* **Texte fourni**:
À l’autre bout du zoning, chez Halo Steelring, ex-ArcelorMittal Ringmill, l’ancienne forge de Cockerill est aussi tournée vers le durable et l’hydrogène décarboné. Mais la production s’est arrêtée mercredi. L’entreprise, en liquidation avec cession d’actifs depuis le mois d’août, pourrait fermer ses portes à la mi-mai.
Toujours des commandes
Sur le site, la frustration est à son comble. "Les clients sont là, les marchés sont porteurs. Il y a un potentiel !"
Halo Steerlings, c’est le royaume de la couronne laminée sans soudure, l’empire de la bague en acier pour les éoliennes, les "pneus" ferroviaires ou les électrolyseurs qui produisent de l’hydrogène.

" On vend d’ailleurs des pièces à John Cockerill", explique Vincent Moreno. Le délégué principal FGTB de Halo Steelrings est dans la maison depuis 28 ans. " Il y a 15 ans, avant la crise financière de 2008, on était les premiers en Europe et les 2e dans le monde dans ce créneau. À l’époque, on était près de 150 travailleurs. Aujourd’hui, on n’est plus que 70." L’entreprise, qui a plus de 100 ans, n’a toujours pas de concurrent en Belgique.
Les commandes continuent d’ailleurs à affluer, malgré la liquidation. Et malgré l’absence totale d’investissements de Callista Private Equity, le fonds allemand qui a racheté l’entreprise à ArcelorMittal en 2020.
John Cockerill est là
Samuel Godbille est mécanicien et membre de la délégation syndicale: "On savait à quoi s’attendre avec Callista. Mais en 2020, ArcelorMittal nous a vraiment largués".

Entrées de données collectées:
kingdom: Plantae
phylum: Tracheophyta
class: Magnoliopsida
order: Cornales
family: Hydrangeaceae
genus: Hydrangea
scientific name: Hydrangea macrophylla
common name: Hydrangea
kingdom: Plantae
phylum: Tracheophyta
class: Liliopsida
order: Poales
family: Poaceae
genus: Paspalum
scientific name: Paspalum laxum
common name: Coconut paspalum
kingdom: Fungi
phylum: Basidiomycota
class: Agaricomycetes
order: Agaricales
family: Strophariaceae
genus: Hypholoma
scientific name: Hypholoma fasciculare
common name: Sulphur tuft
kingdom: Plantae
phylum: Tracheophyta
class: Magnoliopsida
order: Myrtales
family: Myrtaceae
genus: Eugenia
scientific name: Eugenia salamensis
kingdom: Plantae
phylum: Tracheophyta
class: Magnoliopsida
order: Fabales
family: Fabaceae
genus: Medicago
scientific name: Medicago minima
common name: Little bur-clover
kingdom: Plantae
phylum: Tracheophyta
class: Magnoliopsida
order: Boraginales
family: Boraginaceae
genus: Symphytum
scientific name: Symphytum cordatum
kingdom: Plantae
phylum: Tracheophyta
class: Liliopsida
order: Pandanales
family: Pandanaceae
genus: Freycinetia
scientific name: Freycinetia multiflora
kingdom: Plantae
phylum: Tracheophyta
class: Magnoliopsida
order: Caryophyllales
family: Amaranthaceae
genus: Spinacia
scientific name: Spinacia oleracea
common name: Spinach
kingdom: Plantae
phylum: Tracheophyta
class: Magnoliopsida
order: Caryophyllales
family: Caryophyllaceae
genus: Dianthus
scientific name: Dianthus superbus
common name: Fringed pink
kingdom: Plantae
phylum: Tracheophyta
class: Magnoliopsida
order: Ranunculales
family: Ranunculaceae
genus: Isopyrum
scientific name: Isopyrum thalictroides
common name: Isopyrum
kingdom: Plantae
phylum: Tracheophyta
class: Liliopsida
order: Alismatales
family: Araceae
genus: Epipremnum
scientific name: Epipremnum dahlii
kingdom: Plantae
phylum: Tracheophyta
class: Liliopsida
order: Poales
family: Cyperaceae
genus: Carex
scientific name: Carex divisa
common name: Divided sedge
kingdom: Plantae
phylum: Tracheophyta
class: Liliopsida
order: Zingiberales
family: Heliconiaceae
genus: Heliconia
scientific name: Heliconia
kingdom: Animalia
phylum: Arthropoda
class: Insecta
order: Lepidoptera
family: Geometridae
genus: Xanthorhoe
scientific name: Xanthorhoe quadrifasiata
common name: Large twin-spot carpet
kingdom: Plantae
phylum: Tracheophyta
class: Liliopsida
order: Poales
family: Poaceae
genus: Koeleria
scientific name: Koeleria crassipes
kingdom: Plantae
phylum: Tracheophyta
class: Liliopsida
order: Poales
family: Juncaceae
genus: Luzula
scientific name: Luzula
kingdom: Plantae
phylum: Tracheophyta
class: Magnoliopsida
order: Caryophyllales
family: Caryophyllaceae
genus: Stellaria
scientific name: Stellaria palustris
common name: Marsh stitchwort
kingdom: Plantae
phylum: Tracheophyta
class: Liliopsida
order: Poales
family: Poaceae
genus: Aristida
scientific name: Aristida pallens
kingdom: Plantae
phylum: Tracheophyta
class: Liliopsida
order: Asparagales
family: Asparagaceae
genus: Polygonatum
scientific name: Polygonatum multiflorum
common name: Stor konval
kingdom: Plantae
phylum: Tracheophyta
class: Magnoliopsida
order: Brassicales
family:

* **Vos consignes**: Extrayez en entier le texte sur l'ancienne forge de Cockerill, sans y modifier un seul mot ni signe. Les enregistrements n'interviennent pas dans ce travail.

* **Corrigé de l'exercice**:
À l’autre bout du zoning, chez Halo Steelring, ex-ArcelorMittal Ringmill, l’ancienne forge de Cockerill est aussi tournée vers le durable et l’hydrogène décarboné. Mais la production s’est arrêtée mercredi. L’entreprise, en liquidation avec cession d’actifs depuis le mois d’août, pourrait fermer ses portes à la mi-mai.
Toujours des commandes
Sur le site, la frustration est à son comble. "Les clients sont là, les marchés sont porteurs. Il y a un potentiel !"
Halo Steerlings, c’est le royaume de la couronne laminée sans soudure, l’empire de la bague en acier pour les éoliennes, les "pneus" ferroviaires ou les électrolyseurs qui produisent de l’hydrogène.

" On vend d’ailleurs des pièces à John Cockerill", explique Vincent Moreno. Le délégué principal FGTB de Halo Steelrings est dans la maison depuis 28 ans. " Il y a 15 ans, avant la crise financière de 2008, on était les premiers en Europe et les 2e dans le monde dans ce créneau. À l’époque, on était près de 150 travailleurs. Aujourd’hui, on n’est plus que 70." L’entreprise, qui a plus de 100 ans, n’a toujours pas de concurrent en Belgique.
Les commandes continuent d’ailleurs à affluer, malgré la liquidation. Et malgré l’absence totale d’investissements de Callista Private Equity, le fonds allemand qui a racheté l’entreprise à ArcelorMittal en 2020.
John Cockerill est là
Samuel Godbille est mécanicien et membre de la délégation syndicale: "On savait à quoi s’attendre avec Callista. Mais en 2020, ArcelorMittal nous a vraiment largués".